START Document extract

To support get_block_status in this general read_bitmap, we will need to 
define something like 'multibitmap', which allows several bits per 
chunk, as allocation data has two: zero and allocated.

>
>> 5. Number of status descriptors, sent by server, should be restricted
>>    variants:
>>    1: just allow server to restrict this as it wants (which was done in v3)
>>    2: (not excluding 1). Client specifies somehow the maximum for number
>>       of descriptors.
>>       2.1: add command flag, which will request only one descriptor
>>            (otherwise, no restrictions from the client)
>>       2.2: again, introduce extended nbd requests, and add field to
>>            specify this maximum
> I think some form of extended request is the way to go, but out of
> interest, what's the issue with as many descriptors being sent as it
> takes to encode the reply? The client can just consume the remainder
> (without buffering) and reissue the request at a later point for
> the areas it discarded.

the issue is: too many descriptors possible. So, (1) solves it. (2) is 
optional, just to simplify/optimize client side.

>
>> 6. A: What to do with unspecified flags (in request/reply)?
>>    I think the normal variant is to make them reserved. (Server should
>>    return EINVAL if found unknown bits, client should consider replay
>>    with unknown bits as an error)
> Yeah.

END Document extract

> _What this task involves_: List every variant, sub-variants included, that the thread excerpt above proposes for restricting the number of status descriptors sent by the server.

START Given information

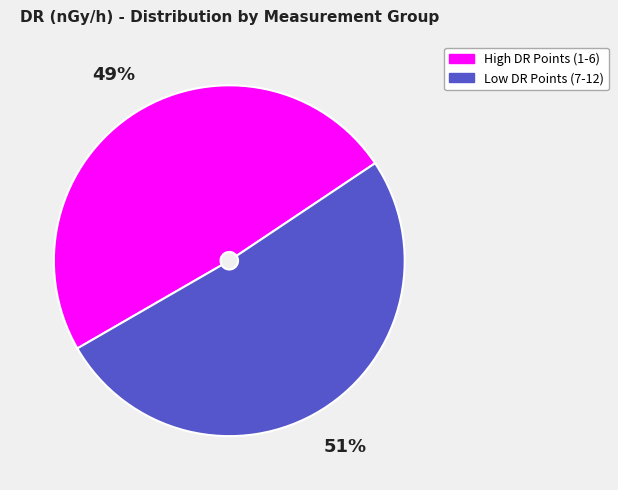

To the nearest percent, what is the average slice percentage?

50%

END Given information

> _Output for this task_:
1: Let the server restrict the number as it wants (as done in v3).
2: Have the client specify the maximum number of descriptors (not excluding variant 1).
2.1: Add a command flag that requests only one descriptor (otherwise the client imposes no restriction).
2.2: Introduce extended nbd requests and add a field to specify this maximum.